[INFORMATION SHOWN — start]

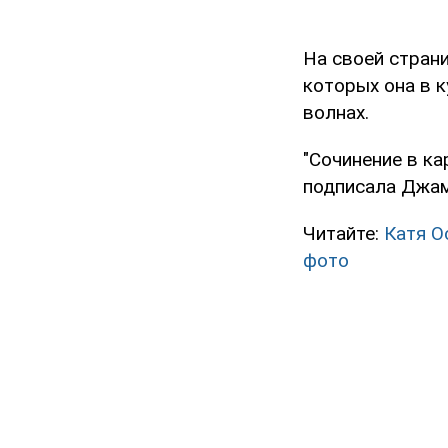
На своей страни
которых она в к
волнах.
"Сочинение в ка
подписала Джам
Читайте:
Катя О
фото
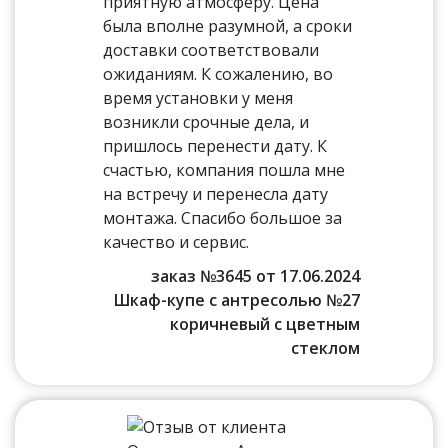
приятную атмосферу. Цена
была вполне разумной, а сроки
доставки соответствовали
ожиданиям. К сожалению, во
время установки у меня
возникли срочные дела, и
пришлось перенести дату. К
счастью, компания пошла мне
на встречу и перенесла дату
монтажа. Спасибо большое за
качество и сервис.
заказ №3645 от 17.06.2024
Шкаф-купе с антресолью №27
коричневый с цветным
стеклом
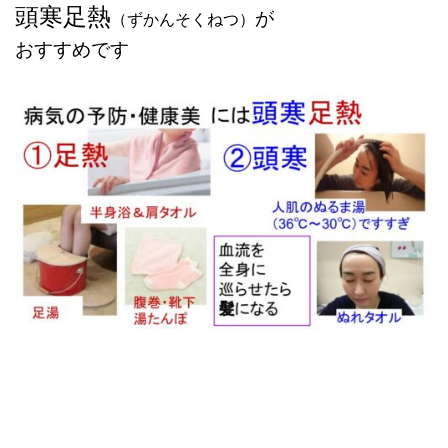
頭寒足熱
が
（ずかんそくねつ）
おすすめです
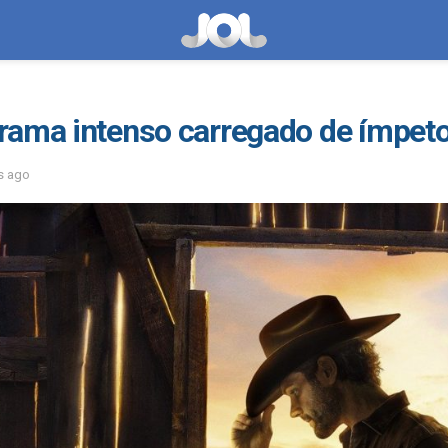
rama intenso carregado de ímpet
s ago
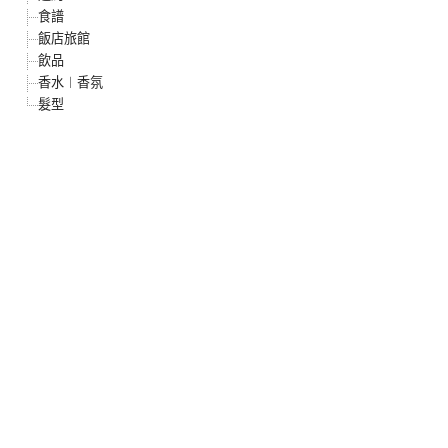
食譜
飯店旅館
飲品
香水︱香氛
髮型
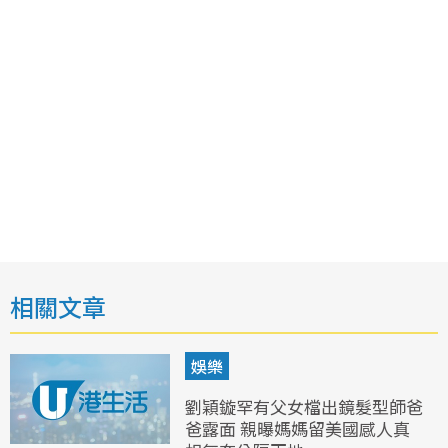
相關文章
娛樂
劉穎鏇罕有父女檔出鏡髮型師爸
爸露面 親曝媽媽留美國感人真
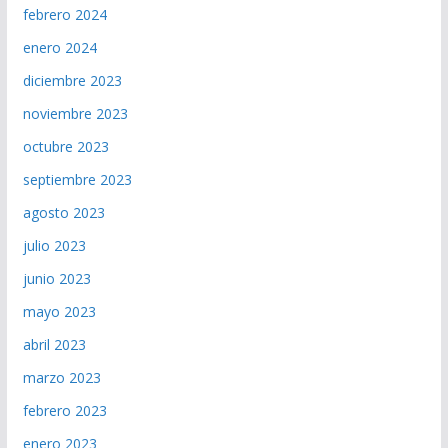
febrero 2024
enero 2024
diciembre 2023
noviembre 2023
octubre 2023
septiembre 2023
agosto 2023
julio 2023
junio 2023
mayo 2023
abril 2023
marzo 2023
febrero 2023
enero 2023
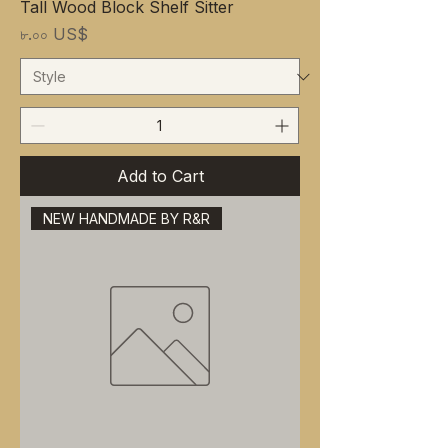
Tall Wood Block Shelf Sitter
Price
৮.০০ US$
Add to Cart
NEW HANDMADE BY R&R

[INFORMATION SHOWN — finish]
[INFORMATION SHOWN — start]

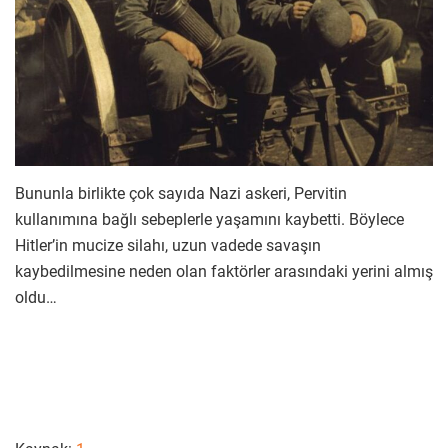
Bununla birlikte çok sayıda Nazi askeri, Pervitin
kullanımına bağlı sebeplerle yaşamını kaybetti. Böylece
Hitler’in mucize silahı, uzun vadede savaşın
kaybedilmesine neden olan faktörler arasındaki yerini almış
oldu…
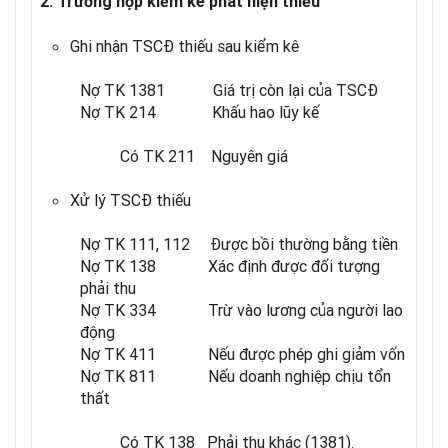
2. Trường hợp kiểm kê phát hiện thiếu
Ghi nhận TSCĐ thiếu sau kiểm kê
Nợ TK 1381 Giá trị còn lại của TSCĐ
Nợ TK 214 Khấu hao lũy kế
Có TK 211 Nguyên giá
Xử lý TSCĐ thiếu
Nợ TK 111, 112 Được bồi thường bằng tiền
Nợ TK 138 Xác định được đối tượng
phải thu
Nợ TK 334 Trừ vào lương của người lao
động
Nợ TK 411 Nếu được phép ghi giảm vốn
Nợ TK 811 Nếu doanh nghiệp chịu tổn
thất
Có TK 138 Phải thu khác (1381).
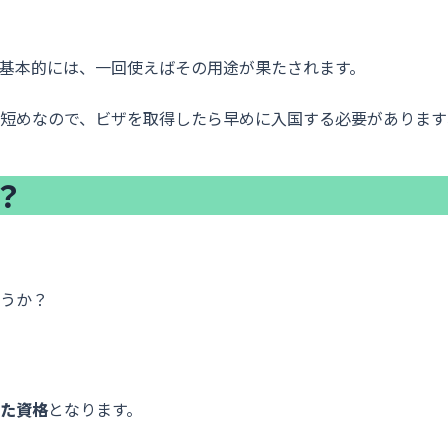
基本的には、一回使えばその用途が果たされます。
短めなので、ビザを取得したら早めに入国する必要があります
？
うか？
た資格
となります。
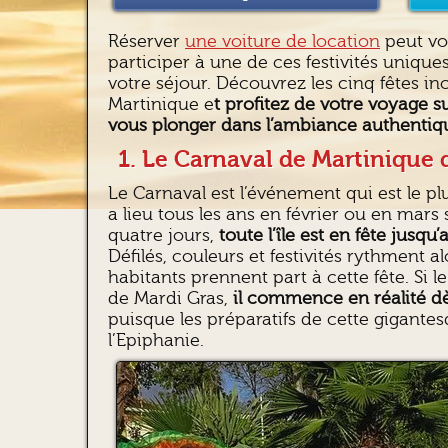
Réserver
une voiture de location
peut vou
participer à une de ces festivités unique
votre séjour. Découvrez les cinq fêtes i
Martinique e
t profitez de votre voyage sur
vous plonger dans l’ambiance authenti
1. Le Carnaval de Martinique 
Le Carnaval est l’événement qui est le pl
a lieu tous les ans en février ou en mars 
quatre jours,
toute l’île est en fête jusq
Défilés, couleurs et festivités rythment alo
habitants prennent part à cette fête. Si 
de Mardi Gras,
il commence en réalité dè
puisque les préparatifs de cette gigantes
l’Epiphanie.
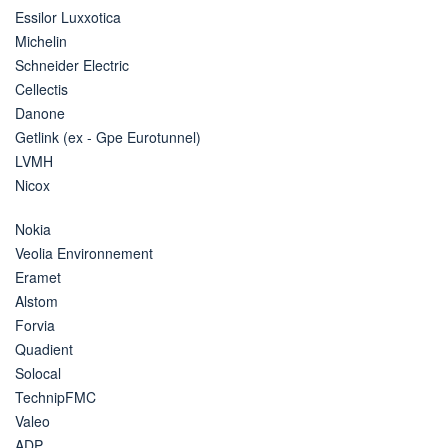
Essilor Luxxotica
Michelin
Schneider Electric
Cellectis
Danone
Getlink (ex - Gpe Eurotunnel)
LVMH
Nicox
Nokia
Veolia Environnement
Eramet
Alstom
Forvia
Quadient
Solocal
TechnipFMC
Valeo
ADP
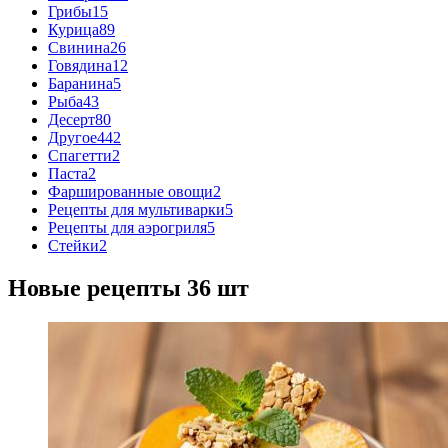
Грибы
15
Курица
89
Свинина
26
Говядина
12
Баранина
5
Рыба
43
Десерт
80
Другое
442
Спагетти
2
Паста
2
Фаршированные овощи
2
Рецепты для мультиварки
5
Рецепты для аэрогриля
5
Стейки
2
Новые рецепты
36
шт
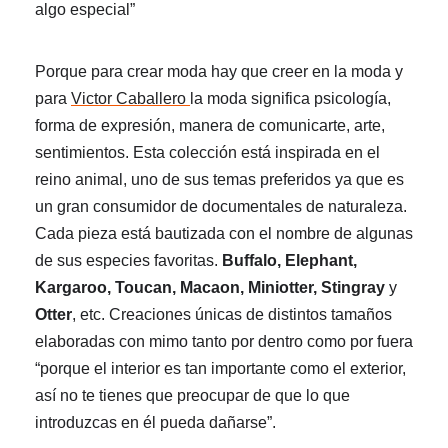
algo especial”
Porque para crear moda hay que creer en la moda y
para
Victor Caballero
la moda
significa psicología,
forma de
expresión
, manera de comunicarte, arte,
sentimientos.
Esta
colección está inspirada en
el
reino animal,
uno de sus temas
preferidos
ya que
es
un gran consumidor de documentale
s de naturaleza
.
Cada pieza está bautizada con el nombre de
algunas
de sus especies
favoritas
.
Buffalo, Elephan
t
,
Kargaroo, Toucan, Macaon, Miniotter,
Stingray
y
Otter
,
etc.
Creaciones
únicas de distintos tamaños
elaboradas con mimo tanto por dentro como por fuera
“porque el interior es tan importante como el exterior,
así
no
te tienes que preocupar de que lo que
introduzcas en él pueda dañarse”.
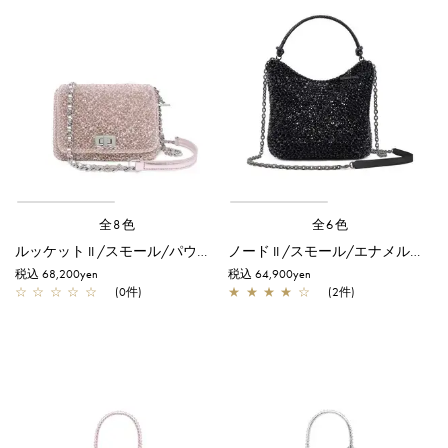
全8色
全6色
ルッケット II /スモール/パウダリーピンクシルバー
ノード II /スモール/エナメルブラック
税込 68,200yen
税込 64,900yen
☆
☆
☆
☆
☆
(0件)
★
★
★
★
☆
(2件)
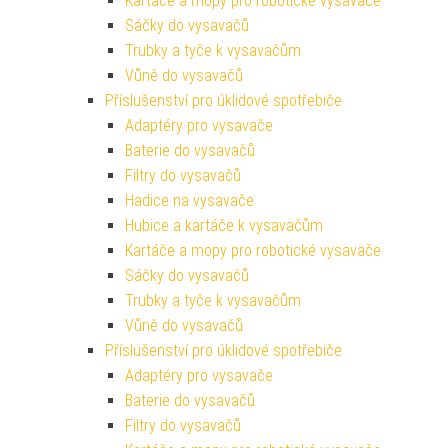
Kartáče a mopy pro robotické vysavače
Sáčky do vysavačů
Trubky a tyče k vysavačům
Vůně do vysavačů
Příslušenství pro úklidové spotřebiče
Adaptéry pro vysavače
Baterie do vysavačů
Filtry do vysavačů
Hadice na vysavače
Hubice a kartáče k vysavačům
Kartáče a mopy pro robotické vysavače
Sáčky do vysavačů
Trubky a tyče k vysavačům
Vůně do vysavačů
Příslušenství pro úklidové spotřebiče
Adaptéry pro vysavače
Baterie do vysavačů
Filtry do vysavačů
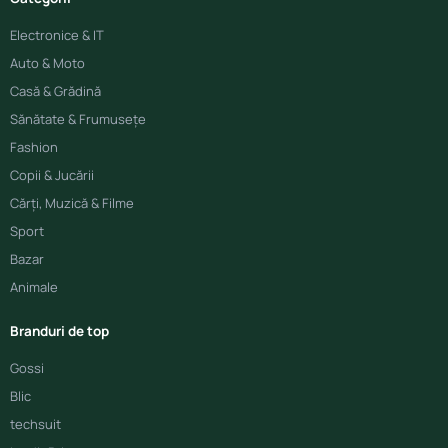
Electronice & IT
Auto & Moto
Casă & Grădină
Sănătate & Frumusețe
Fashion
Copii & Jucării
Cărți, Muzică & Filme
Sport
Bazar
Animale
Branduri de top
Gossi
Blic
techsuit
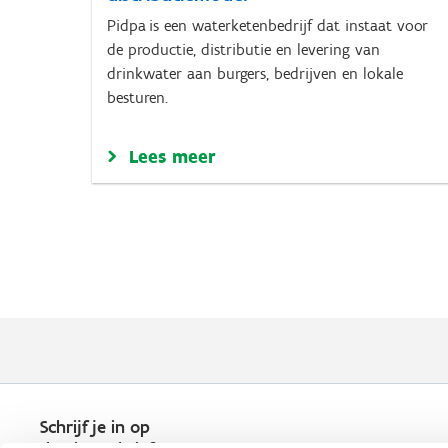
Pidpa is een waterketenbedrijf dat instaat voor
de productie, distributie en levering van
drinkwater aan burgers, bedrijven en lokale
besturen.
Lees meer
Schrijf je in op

[INFORMATION SHOWN — finish]

ASSIGNED TASK: Scan the data above. Return every line with "cette" in it.

WRITTEN REPLY:
habitants prennent part à cette fête. Si 
puisque les préparatifs de cette gigantes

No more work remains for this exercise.